One consequence that was potentially unintended by the league is that teams are unable to make a variety of trades because they are hardcapped at either the first or second luxury tax apron, or executing the trades they would like to make would do the same. For many teams, that ends the trade discussion. For others, they have to get creative.

The weapon revealed in the Towns - Randle trade

This weekend's blockbuster trade between the New York Knicks and Minnesota Timberwolves falls into that latter category. The two sides just agreed to a trade to send Julius Randle and Donte DiVincenzo to Minnesota in exchange for Karl-Anthony Towns. The Timberwolves are well above the second tax apron, meaning they can only trade one player at a time and have to bring back less than they send out. The problem is that the Knicks couldn't afford to make this deal themselves.

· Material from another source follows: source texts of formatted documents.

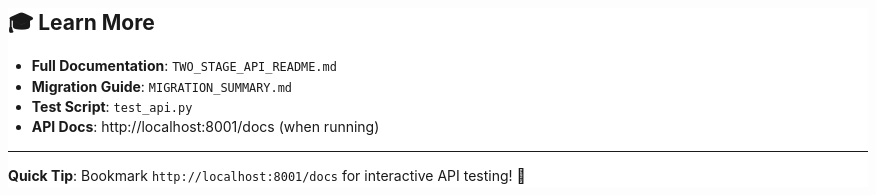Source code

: 
## 🎓 Learn More

- **Full Documentation**: `TWO_STAGE_API_README.md`
- **Migration Guide**: `MIGRATION_SUMMARY.md`
- **Test Script**: `test_api.py`
- **API Docs**: http://localhost:8001/docs (when running)

---

**Quick Tip**: Bookmark `http://localhost:8001/docs` for interactive API testing! 🚀
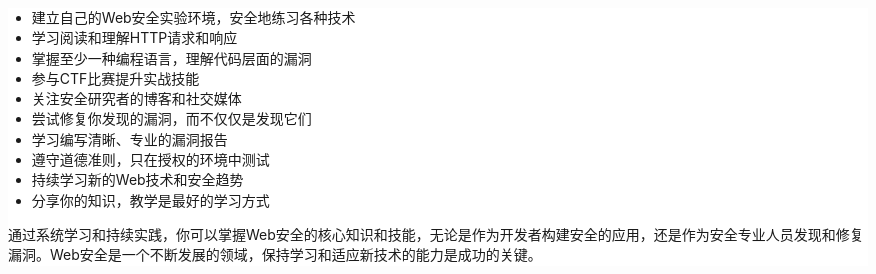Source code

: - 建立自己的Web安全实验环境，安全地练习各种技术
- 学习阅读和理解HTTP请求和响应
- 掌握至少一种编程语言，理解代码层面的漏洞
- 参与CTF比赛提升实战技能
- 关注安全研究者的博客和社交媒体
- 尝试修复你发现的漏洞，而不仅仅是发现它们
- 学习编写清晰、专业的漏洞报告
- 遵守道德准则，只在授权的环境中测试
- 持续学习新的Web技术和安全趋势
- 分享你的知识，教学是最好的学习方式

通过系统学习和持续实践，你可以掌握Web安全的核心知识和技能，无论是作为开发者构建安全的应用，还是作为安全专业人员发现和修复漏洞。Web安全是一个不断发展的领域，保持学习和适应新技术的能力是成功的关键。
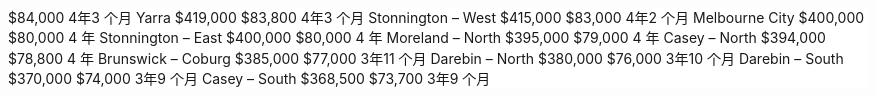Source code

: <td width="138">$84,000</td>
<td width="138">4年3 个月</td>
</tr>
<tr>
<td width="138">Yarra</td>
<td width="138">$419,000</td>
<td width="138">$83,800</td>
<td width="138">4年3 个月</td>
</tr>
<tr>
<td width="138">Stonnington – West</td>
<td width="138">$415,000</td>
<td width="138">$83,000</td>
<td width="138">4年2 个月</td>
</tr>
<tr>
<td width="138">Melbourne City</td>
<td width="138">$400,000</td>
<td width="138">$80,000</td>
<td width="138">4 年</td>
</tr>
<tr>
<td width="138">Stonnington – East</td>
<td width="138">$400,000</td>
<td width="138">$80,000</td>
<td width="138">4 年</td>
</tr>
<tr>
<td width="138">Moreland – North</td>
<td width="138">$395,000</td>
<td width="138">$79,000</td>
<td width="138">4 年</td>
</tr>
<tr>
<td width="138">Casey – North</td>
<td width="138">$394,000</td>
<td width="138">$78,800</td>
<td width="138">4 年</td>
</tr>
<tr>
<td width="138">Brunswick – Coburg</td>
<td width="138">$385,000</td>
<td width="138">$77,000</td>
<td width="138">3年11 个月</td>
</tr>
<tr>
<td width="138">Darebin – North</td>
<td width="138">$380,000</td>
<td width="138">$76,000</td>
<td width="138">3年10 个月</td>
</tr>
<tr>
<td width="138">Darebin – South</td>
<td width="138">$370,000</td>
<td width="138">$74,000</td>
<td width="138">3年9 个月</td>
</tr>
<tr>
<td width="138">Casey – South</td>
<td width="138">$368,500</td>
<td width="138">$73,700</td>
<td width="138">3年9 个月</td>
</tr>
<tr>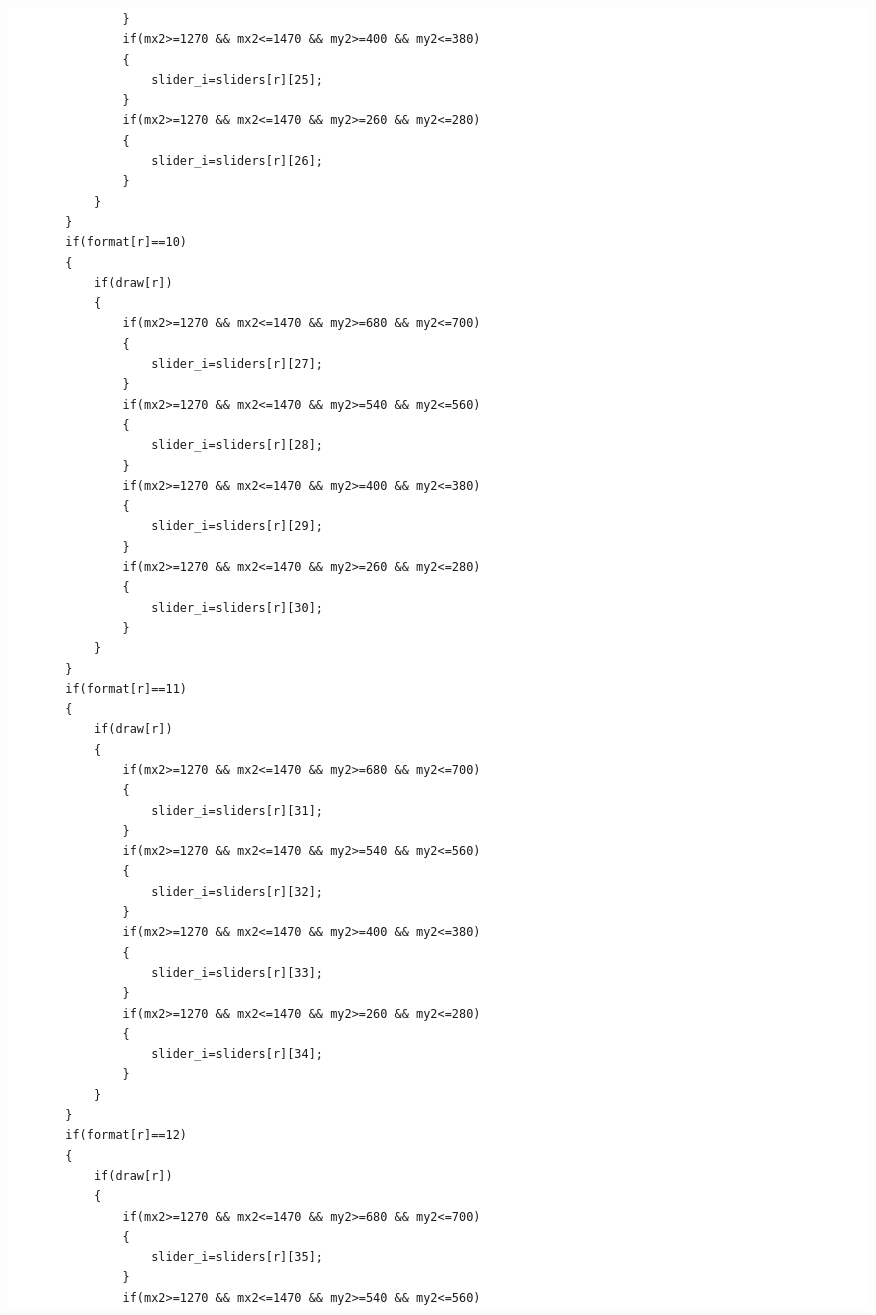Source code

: 					}
					if(mx2>=1270 && mx2<=1470 && my2>=400 && my2<=380)
					{
						slider_i=sliders[r][25];
					}
					if(mx2>=1270 && mx2<=1470 && my2>=260 && my2<=280)
					{
						slider_i=sliders[r][26];
					}
				}
			}
			if(format[r]==10) 
			{
				if(draw[r])
				{
					if(mx2>=1270 && mx2<=1470 && my2>=680 && my2<=700)
					{
						slider_i=sliders[r][27];
					}
					if(mx2>=1270 && mx2<=1470 && my2>=540 && my2<=560)
					{
						slider_i=sliders[r][28];
					}
					if(mx2>=1270 && mx2<=1470 && my2>=400 && my2<=380)
					{
						slider_i=sliders[r][29];
					}
					if(mx2>=1270 && mx2<=1470 && my2>=260 && my2<=280)
					{
						slider_i=sliders[r][30];
					}
				}
			}
			if(format[r]==11) 
			{
				if(draw[r])
				{
					if(mx2>=1270 && mx2<=1470 && my2>=680 && my2<=700)
					{
						slider_i=sliders[r][31];
					}
					if(mx2>=1270 && mx2<=1470 && my2>=540 && my2<=560)
					{
						slider_i=sliders[r][32];
					}
					if(mx2>=1270 && mx2<=1470 && my2>=400 && my2<=380)
					{
						slider_i=sliders[r][33];
					}
					if(mx2>=1270 && mx2<=1470 && my2>=260 && my2<=280)
					{
						slider_i=sliders[r][34];
					}
				}
			}
			if(format[r]==12) 
			{
				if(draw[r])
				{
					if(mx2>=1270 && mx2<=1470 && my2>=680 && my2<=700)
					{
						slider_i=sliders[r][35];
					}
					if(mx2>=1270 && mx2<=1470 && my2>=540 && my2<=560)
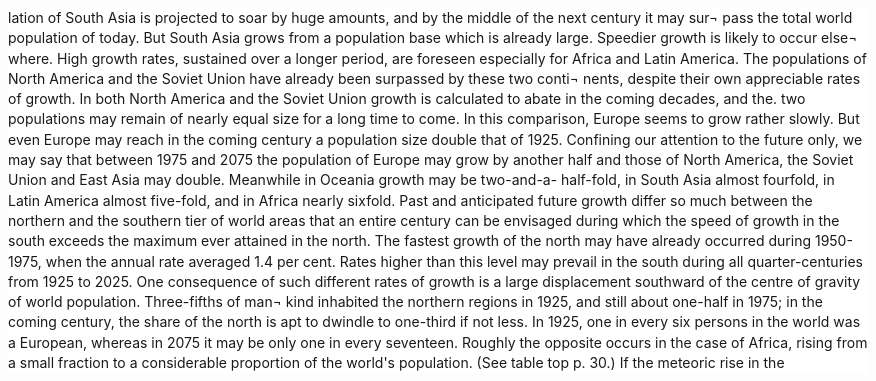 lation of South Asia is projected to
soar by huge amounts, and by the
middle of the next century it may sur¬
pass the total world population of
today. But South Asia grows from a
population base which is already large.
Speedier growth is likely to occur else¬
where. High growth rates, sustained
over a longer period, are foreseen
especially for Africa and Latin America.
The populations of North America
and the Soviet Union have already
been surpassed by these two conti¬
nents, despite their own appreciable
rates of growth. In both North
America and the Soviet Union growth
is calculated to abate in the coming
decades, and the. two populations may
remain of nearly equal size for a long
time to come. In this comparison,
Europe seems to grow rather slowly.
But even Europe may reach in the
coming century a population size
double that of 1925.
Confining our attention to the future
only, we may say that between 1975
and 2075 the population of Europe may
grow by another half and those of
North America, the Soviet Union and
East Asia may double. Meanwhile
in Oceania growth may be two-and-a-
half-fold, in South Asia almost fourfold,
in Latin America almost five-fold, and
in Africa nearly sixfold.
Past and anticipated future growth
differ so much between the northern
and the southern tier of world areas
that an entire century can be envisaged
during which the speed of growth in
the south exceeds the maximum ever
attained in the north. The fastest
growth of the north may have already
occurred during 1950-1975, when the
annual rate averaged 1.4 per cent.
Rates higher than this level may prevail
in the south during all quarter-centuries
from 1925 to 2025.
One consequence of such different
rates of growth is a large displacement
southward of the centre of gravity of
world population. Three-fifths of man¬
kind inhabited the northern regions in
1925, and still about one-half in 1975;
in the coming century, the share of the
north is apt to dwindle to one-third if
not less. In 1925, one in every six
persons in the world was a European,
whereas in 2075 it may be only one
in every seventeen.
Roughly the opposite occurs in the
case of Africa, rising from a small
fraction to a considerable proportion
of the world's population. (See table
top p. 30.) If the meteoric rise in the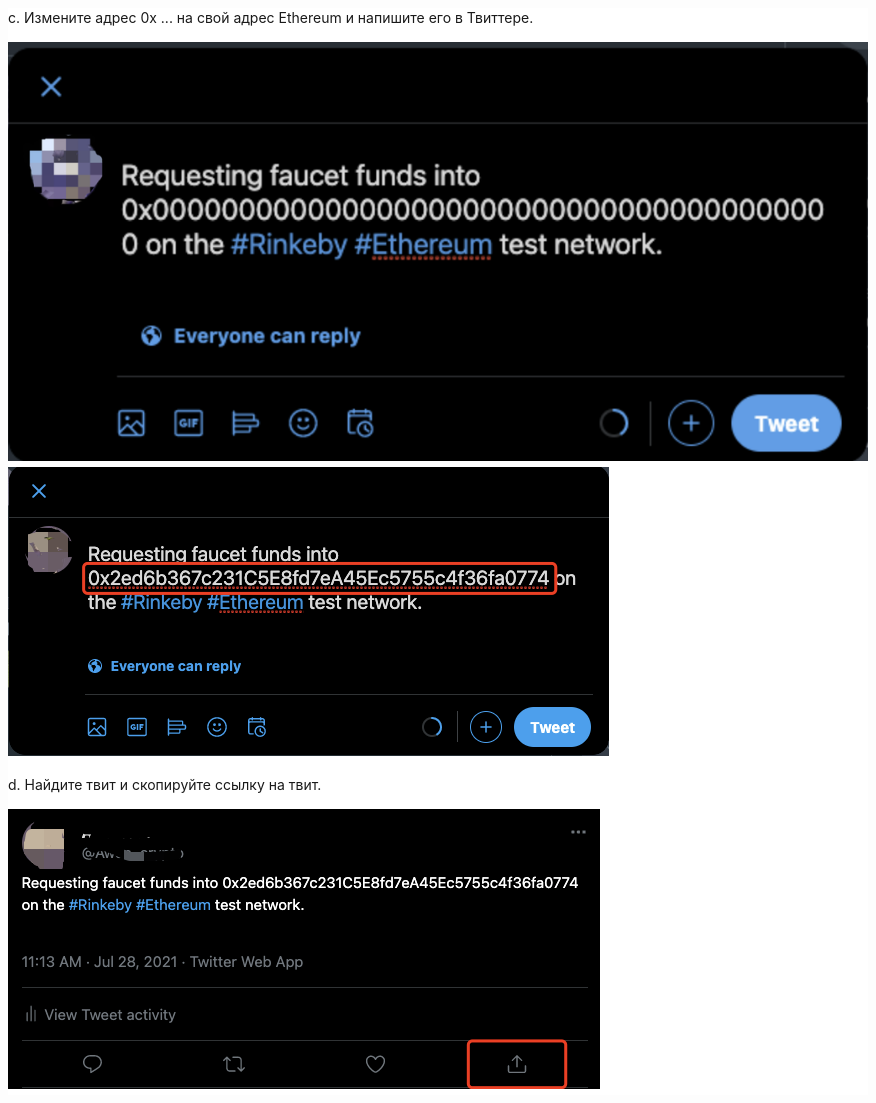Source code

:   c. Измените адрес 0x ... на свой адрес Ethereum и напишите его в Твиттере.

![img](../../static/img/TestnetUserGuide/6-1.png)
![img](../../static/img/TestnetUserGuide/rinkeby3.png)

  d. Найдите твит и скопируйте ссылку на твит.

![img](../../static/img/TestnetUserGuide/rinkeby4.png)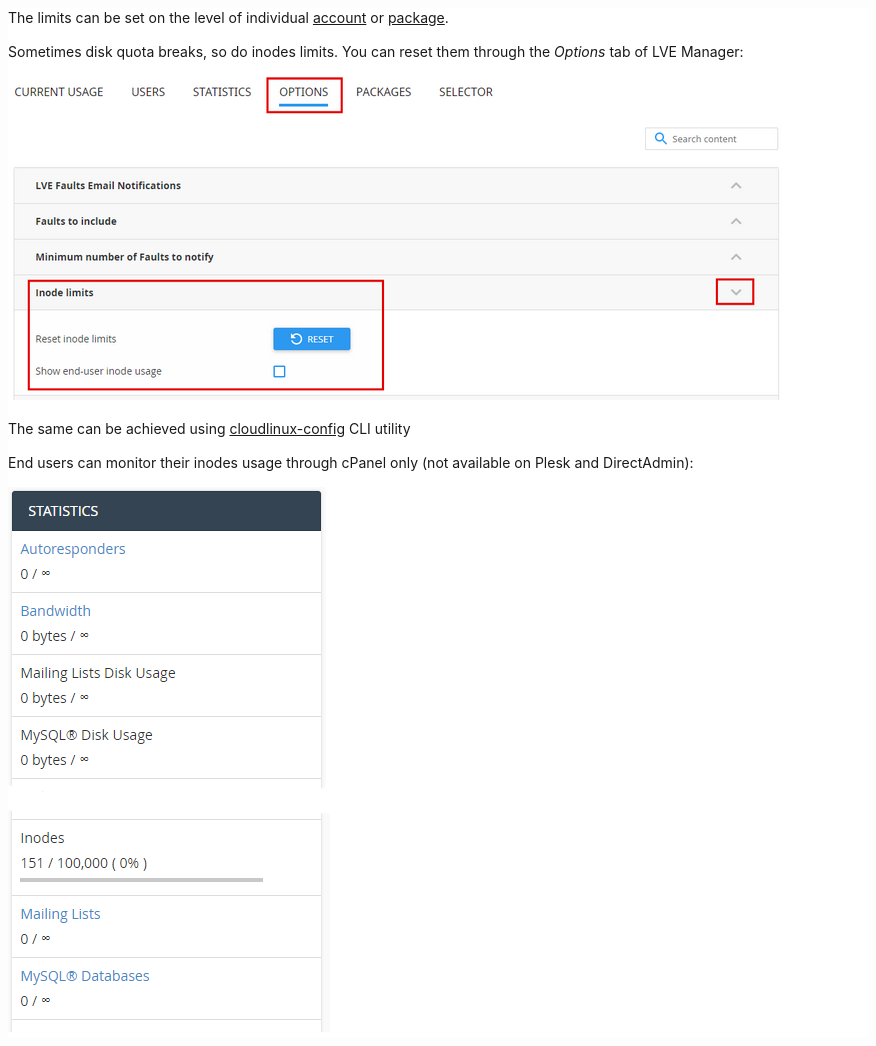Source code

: The limits can be set on the level of individual [account](/shared/lve_manager/#actions) or [package](/shared/lve_manager/#packages).

Sometimes <span class="notranslate">disk quota</span> breaks, so do <span class="notranslate"> inodes </span> limits. You can reset them through the <span class="notranslate">_Options_</span> tab of <span class="notranslate">LVE Manager</span>:

![](./images/inodelimitsoptions_zoom70.png)

The same can be achieved using [cloudlinux-config](/shared/command-line_tools/#cloudlinux-config) CLI utility

End users can monitor their inodes usage through cPanel only (not available on Plesk and DirectAdmin):

![](./images/inodescpanel.png)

New York couldn't make the deal at face value because it would hardcap them at the first apron, but making this trade would put them above that apron. Essentially, both teams needed to send out more money than they were taking back, something impossible in a two-team deal. Instead of that ending conversations, the two teams pulled in a third club, the Charlotte Hornets, to help make things possible.

The Hornets, however, needed to take back a large amount of salary without sending any out. They solved that issue through a new wrinkle in the league's Collective Bargaining Agreement that allows teams to take back players in a trade into their Non-Taxpayer Mid-Level Exception, or MLE.

Before, a team could only use that money to sign a player; now teams can use it as a traded player exception, taking a player's salary entirely into it. That will allow the Hornets to eat up to $12.9 million of salary; the Knicks likely only need to send $8.8 or so to Charlotte, and the Hornets won't want to bump all the way to the first apron, but they have a lot of flexibility because of the new rule.

Most of the teams in the league still have their MLE available, but functionally can't use it. Signing or trading for a player using the MLE hardcaps you at the first apron, and teams around the league are either already over it or would cross that line using any representative amount of it.

That means the Toronto Raptors are in position to be one of the few teams this season that can take back a significant amount of salary without sending any back, a real weapon on the trade market. If two teams are trying to work out a deal like the Towns-Randle trade, the Raptors may be able to extract an arm and a leg in the process.

The new NBA landscape is one of tight windows and restrictive rules, and the Raptors can take full advantage by using this new weapon to add precious assets to improve the team moving forward. In many cases, the salary being taken back is attached to a good player they can develop or flip later for other assets. Having financial flexibility in the moment opens up a world of possibilities.

The Raptors weren't in on this trade, but moving forward, they can gain knowledge to help them be a more potent trade partner and a better team. That's what smart franchises do: they learn, they copy, and they perfect. Maybe the Raptors can pull off the trifecta.